Around 18 months later, an 18-tonne, 400 horse power, self-propelled, self-feeding wood chipper, capable of consuming a 700mm diameter pine tree in one easy gulp, emerged, Frankenstein like, from the operating table in his father’s workshop. All Terrain Chipping Ltd was born.

Like most newborns the new machine was hungry. Luckily, there was no shortage of food for it to eat. Coaxed along by operator Gary Russell, the enormous chipper steadily munched its way through unwanted orchard shelterbelts, farm trees and foliage in the way of road-widening projects, with Stewart ironing out teething problems along the way.

"Ever since I built it I’ve made constant improvements, but now I don’t have to do anything to it, just the normal maintenance," he says. "A big thing is keeping it as efficient as possible – for yourself and your clients, so you can get a good job done at a reasonable price."

Of course a contraption that feasts on forests also produces a mountain of wood chip. To this end, Stewart has converted two Mercedes single-drive trucks into roaring, six-wheel-drive beasts capable of hauling 20 cubic metres of chip through terrain that would leave most normal trucks quivering in their tyre tread.

And while he says his farming clients often solve two problems with one contractor: getting rid of unwanted trees and saving on nasty cartage costs by keeping the wood-chip for animal bedding and/or stand-off pads; kiwifruit orchardists have no use for the product. In this instance Stewart gives them a credit and on-sells the wood-chip to avocado growers who make good use of it around the bases of their trees.   

And if the big chipper’s appetite hasn’t waned, keeping three of five full-time staff busy feeding it on problem trees from Auckland through to Hamilton, Taupo and the eastern Bay of Plenty, neither has its creator’s enthusiasm for building big machines.

Around two years ago, with the help of workshop staff, engineer Darrin Walton and Stewart’s brother Greg, Stewart completed work on a 380hp tracked stump grinder. Capable of climbing quite steep terrain, this robust machine has its own unique method of stomping out unwanted stumps.  

Rather than slicing down from the top like most others in the field, the cutter wheel on Stewart’s machine charges in at 600rpm and rips at the fibre from the side. This creates a post-peel type of product that breaks down into the ground faster than ordinary chip.

This addition to the All Terrain machine-team has meant jobs are completed to a better standard and Stewart can subcontract to other companies involved in roading and subdivision, or arborists, who might not want their capital tied up in machines.  

And his big plans don’t shrink there.

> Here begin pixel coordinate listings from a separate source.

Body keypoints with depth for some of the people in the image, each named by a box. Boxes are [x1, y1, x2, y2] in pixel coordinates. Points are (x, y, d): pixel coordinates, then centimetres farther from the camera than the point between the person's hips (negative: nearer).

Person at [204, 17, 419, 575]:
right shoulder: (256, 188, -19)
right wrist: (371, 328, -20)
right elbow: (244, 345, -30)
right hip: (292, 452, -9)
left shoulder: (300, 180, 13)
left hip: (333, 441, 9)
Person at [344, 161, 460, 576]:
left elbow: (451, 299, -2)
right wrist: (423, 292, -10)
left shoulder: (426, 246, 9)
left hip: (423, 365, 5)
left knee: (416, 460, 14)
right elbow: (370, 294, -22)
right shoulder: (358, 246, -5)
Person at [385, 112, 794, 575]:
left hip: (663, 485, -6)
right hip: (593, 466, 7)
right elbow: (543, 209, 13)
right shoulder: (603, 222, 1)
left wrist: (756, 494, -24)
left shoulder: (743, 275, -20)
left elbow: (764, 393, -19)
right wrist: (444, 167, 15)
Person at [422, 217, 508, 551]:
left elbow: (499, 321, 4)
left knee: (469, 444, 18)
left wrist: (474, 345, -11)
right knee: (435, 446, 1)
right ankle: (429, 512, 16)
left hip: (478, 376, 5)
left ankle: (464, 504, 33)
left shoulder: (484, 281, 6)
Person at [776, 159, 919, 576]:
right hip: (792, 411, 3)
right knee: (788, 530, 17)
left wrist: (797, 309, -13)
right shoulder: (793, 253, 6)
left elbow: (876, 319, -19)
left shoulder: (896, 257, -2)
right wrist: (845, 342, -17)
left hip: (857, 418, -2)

Currently on the workshop operating table is a 16-tonne, 425hp mulcher, which he predicts will be ready in around two months. Designed to deal with smaller branches and awkward shaped trees unpalatable to the wood-chipper, the direct-drive mulcher loses no efficiency or power through hydraulics.   

Local avocado orchards, where every second tree is typically taken out after eight or nine years, also provided inspiration for the mulcher, although ultimately its uses will be far more widespread. With a cutter head that can be lifted two metres in the air, the versatile machine can chop a small tree, push it over and mulch it up without disturbing close neighbours. 

Getting things working just right is an ongoing process for Stewart, who says the key to his success is perseverance.  

"If you see something that’s good behind your ideas, you’ve got to stick with them until the end. You can’t afford to get frustrated," he advises, "it [bringing your ideas to fruition] takes patience and a commitment to following through."

As for what he’ll dream up next? That’s anybody’s guess, although one thing’s for certain: it’ll be big.